* **PROBLEM REQUIREMENTS**
Search the records for the string "that" and copy every line in which it appears.

* **INPUT DATA**
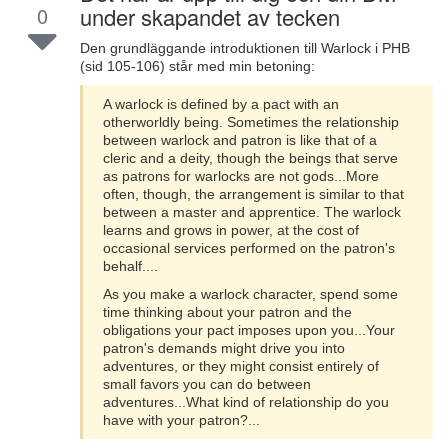
0
under skapandet av tecken
Den grundläggande introduktionen till Warlock i PHB
(sid 105-106) står med min betoning:
A warlock is defined by a pact with an
otherworldly being. Sometimes the relationship
between warlock and patron is like that of a
cleric and a deity, though the beings that serve
as patrons for warlocks are not gods...More
often, though, the arrangement is similar to that
between a master and apprentice. The warlock
learns and grows in power, at the cost of
occasional services performed on the patron's
behalf....
As you make a warlock character, spend some
time thinking about your patron and the
obligations your pact imposes upon you...Your
patron's demands might drive you into
adventures, or they might consist entirely of
small favors you can do between
adventures...What kind of relationship do you
have with your patron?...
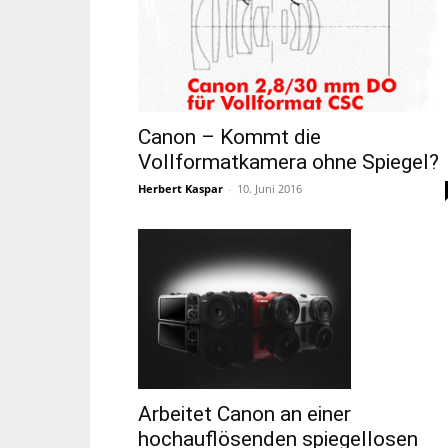
Canon – Kommt die
Vollformatkamera ohne Spiegel?
Herbert Kaspar
-
10. Juni 2016
Arbeitet Canon an einer
hochauflösenden spiegellosen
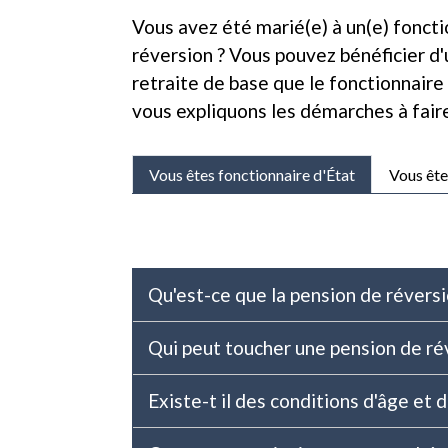
Vous avez été marié(e) à un(e) fonct
réversion ? Vous pouvez bénéficier d'
retraite de base que le fonctionnaire
vous expliquons les démarches à fair
Vous êtes fonctionnaire d'État
Vous ête
Qu'est-ce que la pension de révers
Qui peut toucher une pension de ré
Existe-t il des conditions d'âge et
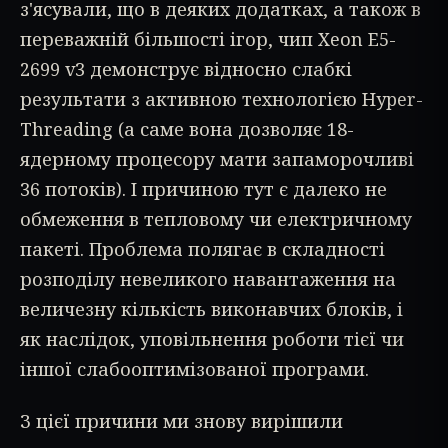
з'ясували, що в деяких додатках, а також в
переважній більшості ігор, чип Xeon E5-
2699 v3 демонструє відносно слабкі
результати з активною технологією Hyper-
Threading (а саме вона дозволяє 18-
ядерному процесору мати запаморочливі
36 потоків). І причиною тут є далеко не
обмеження в тепловому чи електричному
пакеті. Проблема полягає в складності
розподілу невеликого навантаження на
величезну кількість виконавчих блоків, і
як наслідок, уповільнення роботи тієї чи
іншої слабооптимізованої програми.
З цієї причини ми знову вирішили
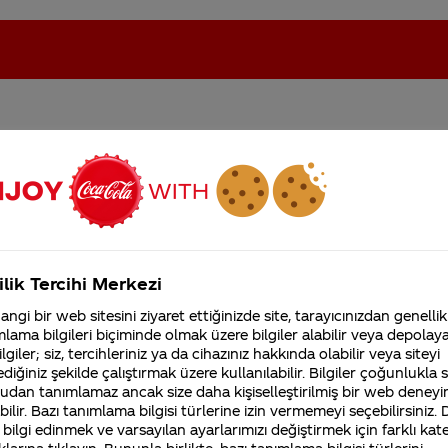
rk sporu adına tesekkurler
oca-Cola'nın Filistin'de fabr...
Coca-Cola’yı kim buldu?
sa bır okadar daha
Kurumsal
ilik Tercihi Merkezi
4355 Soru
ngi bir web sitesini ziyaret ettiğinizde site, tarayıcınızdan genellik
Coca-Cola Şirketi hakk
lama bilgileri biçiminde olmak üzere bilgiler alabilir veya depolayab
merak ettikleriniz.
lgiler; siz, tercihleriniz ya da cihazınız hakkında olabilir veya siteyi
Fabrikalarımız,
diğiniz şekilde çalıştırmak üzere kullanılabilir. Bilgiler çoğunlukla si
sertifikalarımız, faaliyet
udan tanımlamaz ancak size daha kişiselleştirilmiş bir web deneyi
gösterdiğimiz ülkeler,
tarihçemiz ve daha fazla
ilir. Bazı tanımlama bilgisi türlerine izin vermemeyi seçebilirsiniz.
 bilgi edinmek ve varsayılan ayarlarımızı değiştirmek için farklı kat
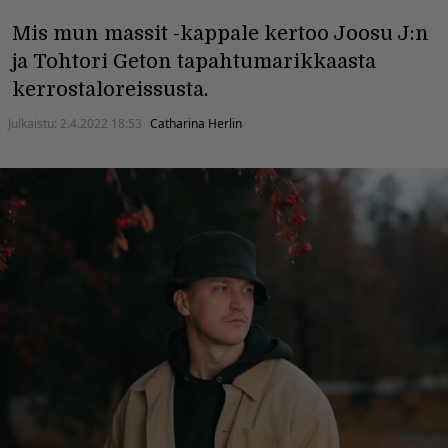
Mis mun massit -kappale kertoo Joosu J:n
ja Tohtori Geton tapahtumarikkaasta
kerrostaloreissusta.
Julkaistu:
2.4.2022 18:53
Catharina Herlin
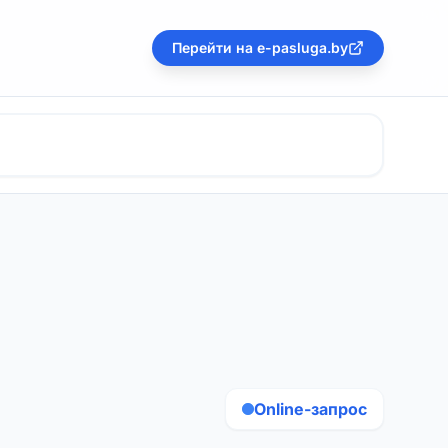
Перейти на e-pasluga.by
Online-запрос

* **EXERCISE RESULT**
between warlock and patron is like that of a
cleric and a deity, though the beings that serve
often, though, the arrangement is similar to that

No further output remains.